Long-term immune control of viral replication still remains a major challenge in retroviral diseases. Several monoclonal antibodies (MAbs) have already shown antiviral activities in vivo, including in the clinic but their effects on the immune system of treated individuals are essentially unknown. Using the lethal neurodegeneration induced in mice upon infection of neonates by the FrCas(E) retrovirus as a model, we report here that transient treatment by a neutralizing MAb shortly after infection can, after an immediate antiviral effect, favor the development of a strong protective host immune response containing viral propagation long after the MAb has disappeared. In vitro virus neutralization- and complement-mediated cell lysis assays, as well as in vivo viral challenges and serum transfer experiments, indicate a clear and essential contribution of the humoral response to antiviral protection. Our observation may have important therapeutic consequences as it suggests that short antibody-based therapies early after infection should be considered, at least in the case of maternally infected infants, as adjunctive treatment strategies against human immunodeficiency virus, not only for a direct effect on the viral load but also for favoring the emergence of an endogenous antiviral immune response.

Monoclonal antibody 667 recognizes the variable region A motif of the ecotropic retrovirus CasBrE envelope glycoprotein and inhibits Env binding to the viral receptor.

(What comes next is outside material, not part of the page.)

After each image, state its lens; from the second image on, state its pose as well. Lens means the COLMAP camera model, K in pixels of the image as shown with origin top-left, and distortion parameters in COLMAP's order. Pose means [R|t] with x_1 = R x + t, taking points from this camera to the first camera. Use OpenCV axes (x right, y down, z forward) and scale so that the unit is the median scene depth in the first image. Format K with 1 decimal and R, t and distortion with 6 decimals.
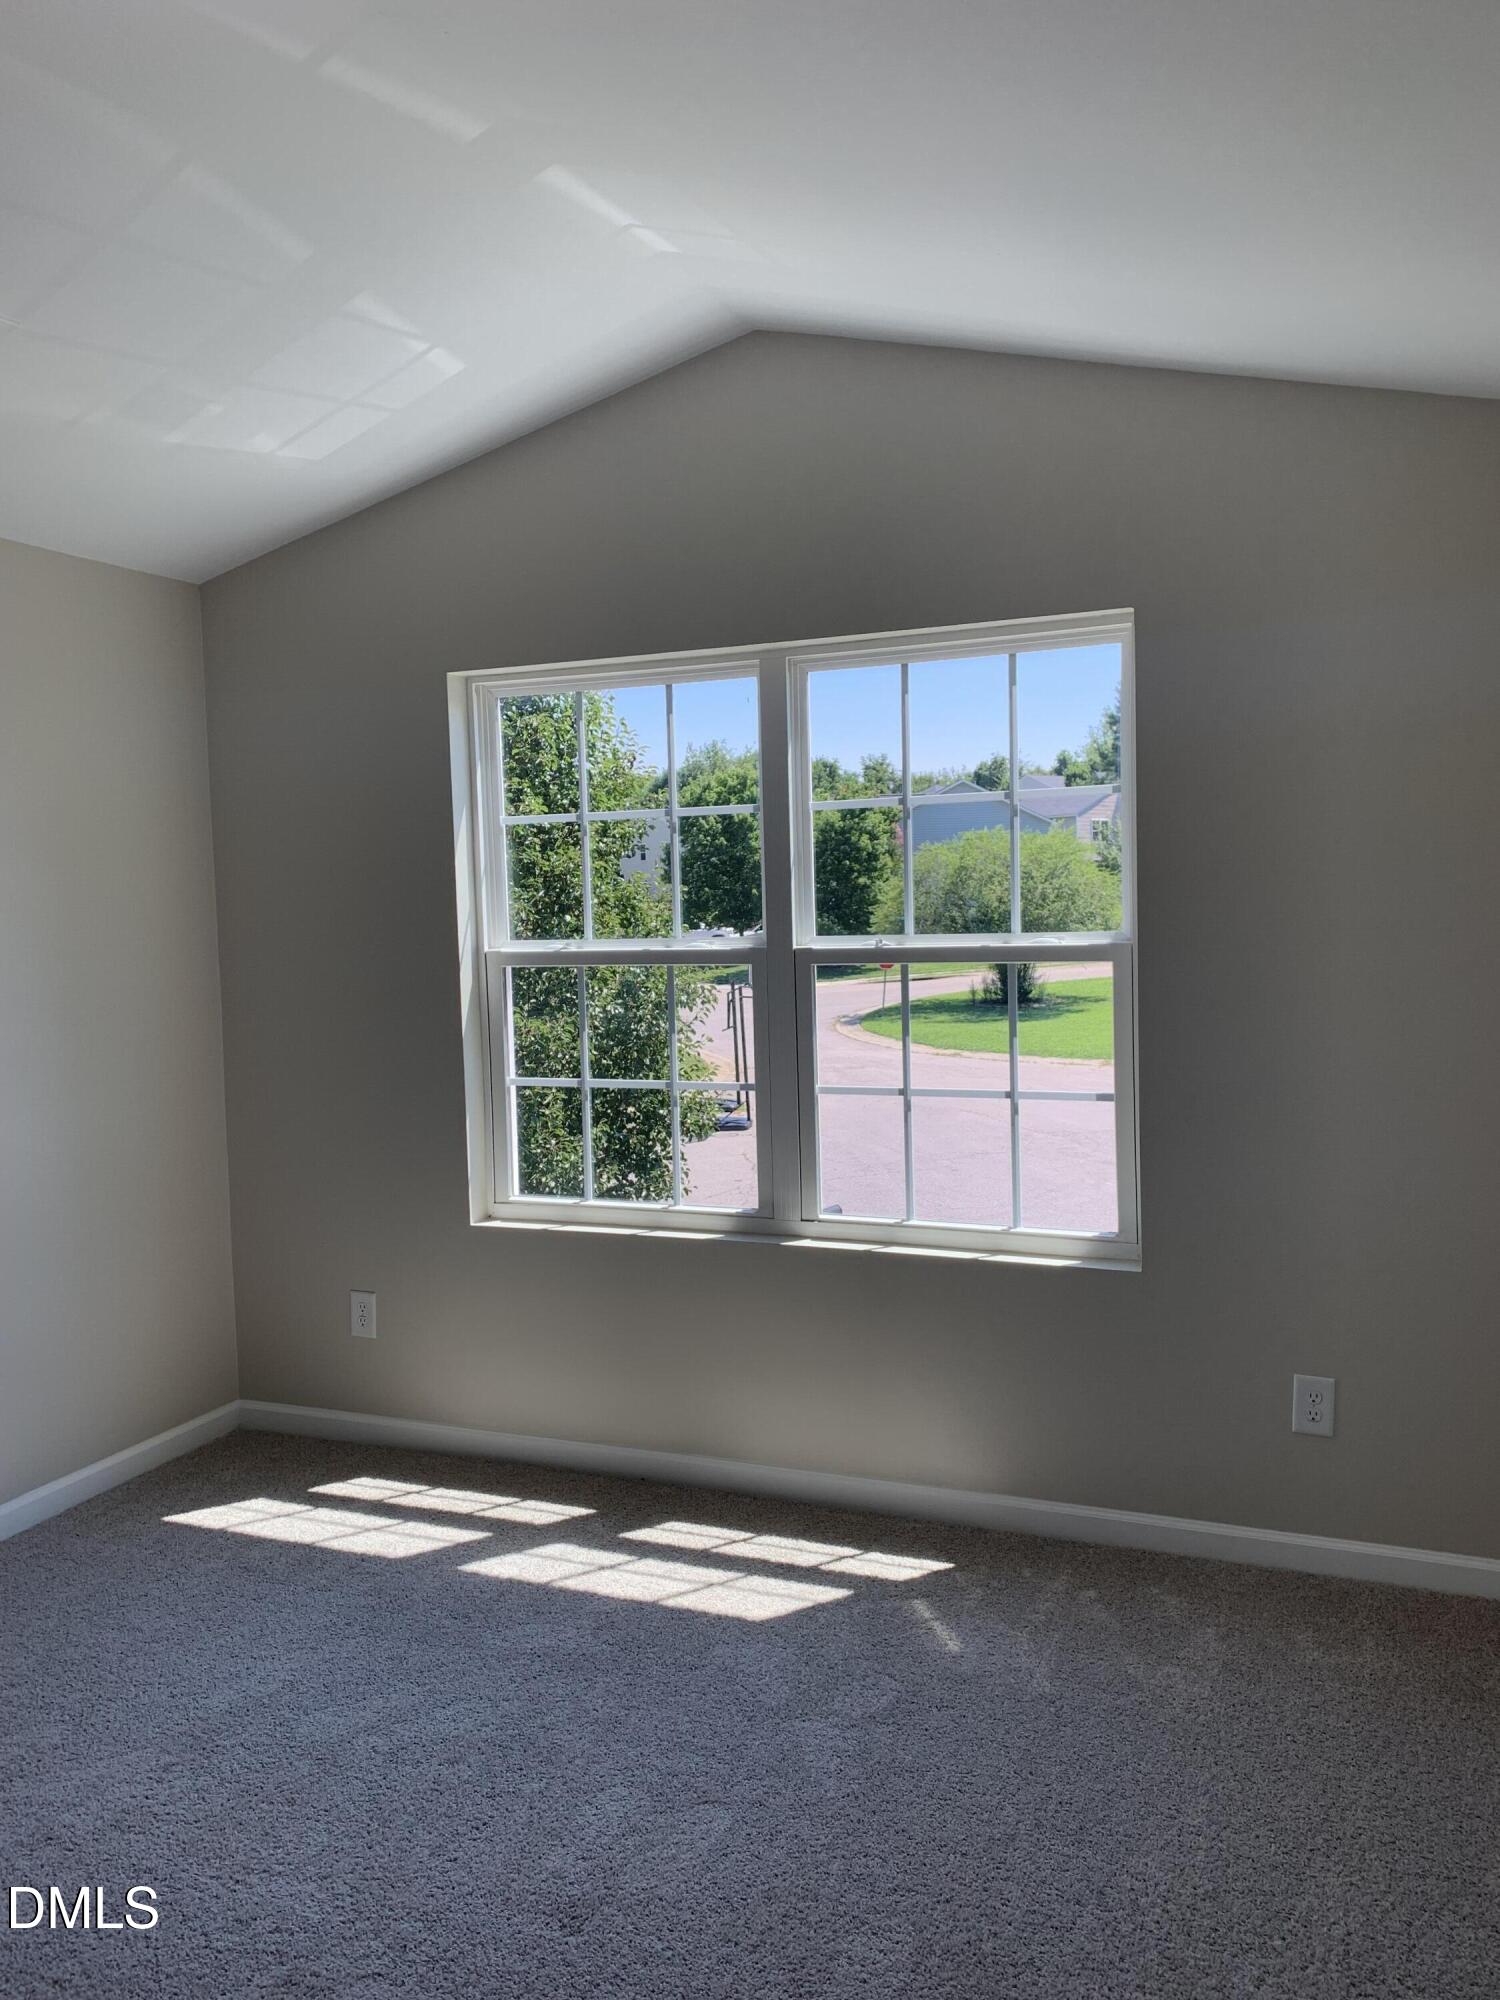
lens RADIAL K [[1498.8, 0, 756.3], [0, 1498.8, 996.2], [0, 0, 1]] dist [0.008710, 0.001359]
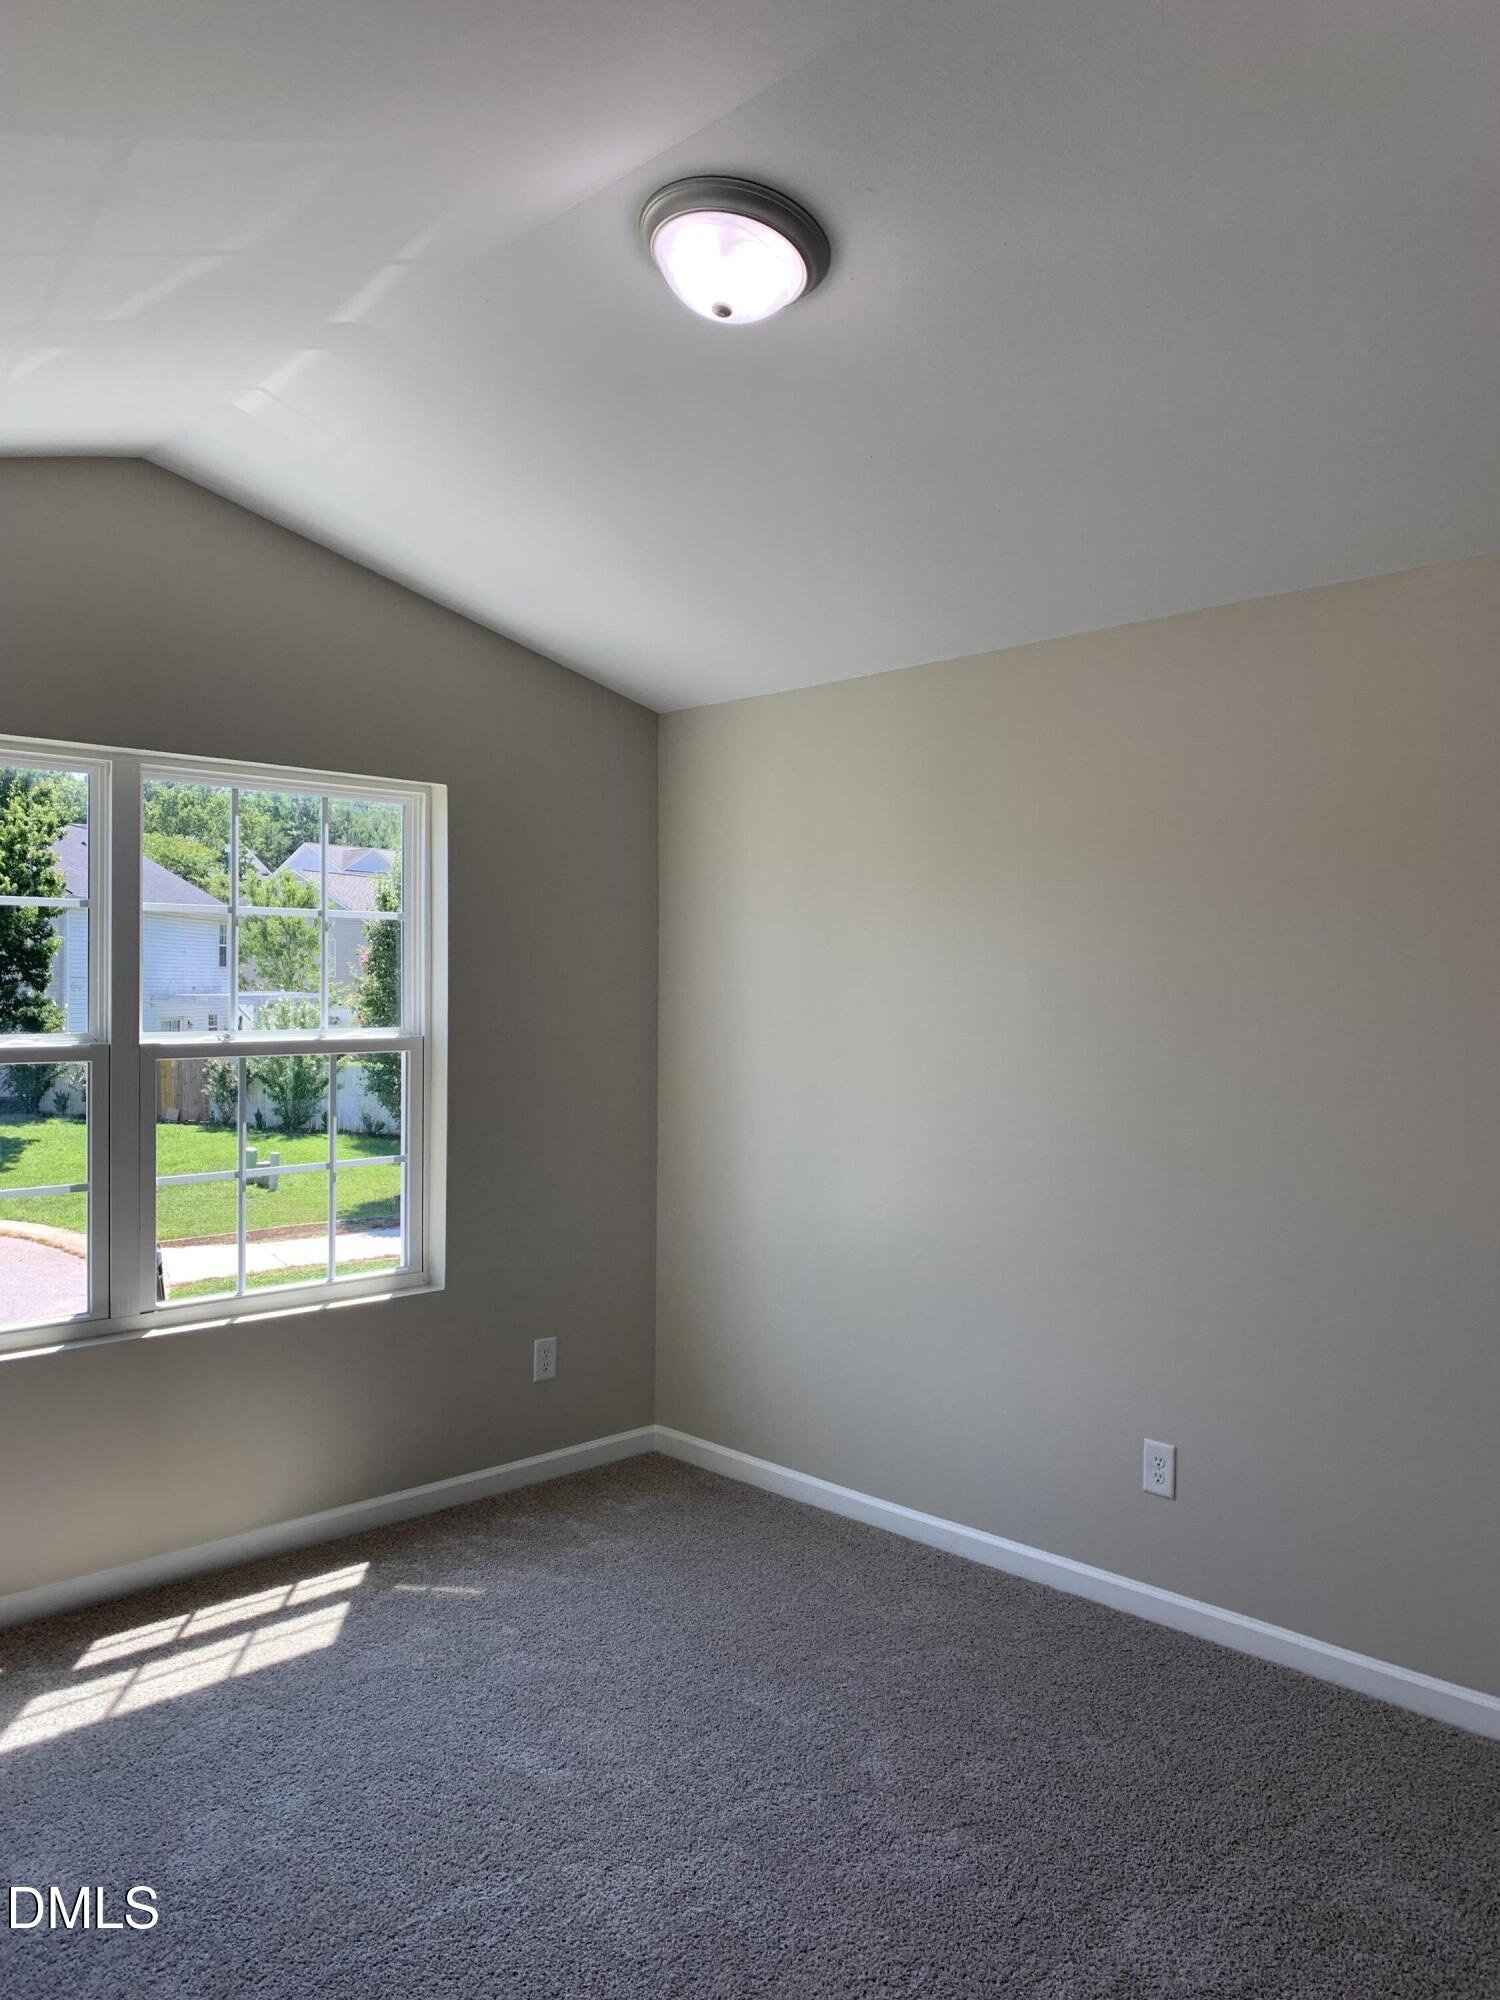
lens RADIAL K [[1498.8, 0, 756.3], [0, 1498.8, 996.2], [0, 0, 1]] dist [0.008710, 0.001359]
pose [[0.401240, 0.024157, 0.915654, -0.829397], [0.041675, 0.998135, -0.044595, -0.000771], [-0.915024, 0.056053, 0.399485, 0.220384]]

Monoclonal antibody (MAb) 667 is a neutralizing mouse monoclonal antibody recognizing the envelope glycoprotein (Env) of the ecotropic neurotropic murine retrovirus CasBrE but not that of other murine retroviruses. Since 667 can be used for preclinical studies of antiviral gene therapy as well as for studying the early events of retroviral infection, we have cloned its cDNAs and molecularly characterized it in detail. Spot technique-based experiments showed that 667 recognizes a linear epitope of 12 amino acids located in the variable region A of the receptor binding domain. Alanine scanning experiments showed that six amino acids within the epitope are critical for MAb binding. One of them, D(57), is not present in any other murine retroviral Env, which suggests a critical role for this residue in the selectivity of 667. MAb 667 heavy- and light-chain cDNAs were functionally characterized by transient transfection into Cos-7 cells. Enzyme-linked immunosorbent assays and Biacore studies showed that the specificities as well as the antigen-binding thermodynamic and kinetic properties of the recombinant 667 MAb (r667) produced by Cos-7 cells and those of the parental hybridoma-produced MAb (h667) were similar. However, h667 was shown to contain contaminating retroviral and/or retrovirus-like particles which interfere with both viral binding and neutralization experiments. These contaminants could successfully be removed by a stringent purification protocol. Importantly, this purified 667 could completely prevent retrovirus binding to target cells and was as efficient as the r667 MAb produced by transfected Cos-7 cells in neutralization assays. In conclusion, this study shows that the primary mechanism of virus neutralization by MAb 667 is the blocking of the retroviral receptor binding domain of CasBrE Env. In addition, the findings of this study constitute a warning against the direct use of hybridoma cell culture supernatants for studying the initial events of retroviral cell infection as well as for carrying out in vivo neutralization experiments and suggest that either recombinant antibodies or highly purified antibodies are preferable for these purposes.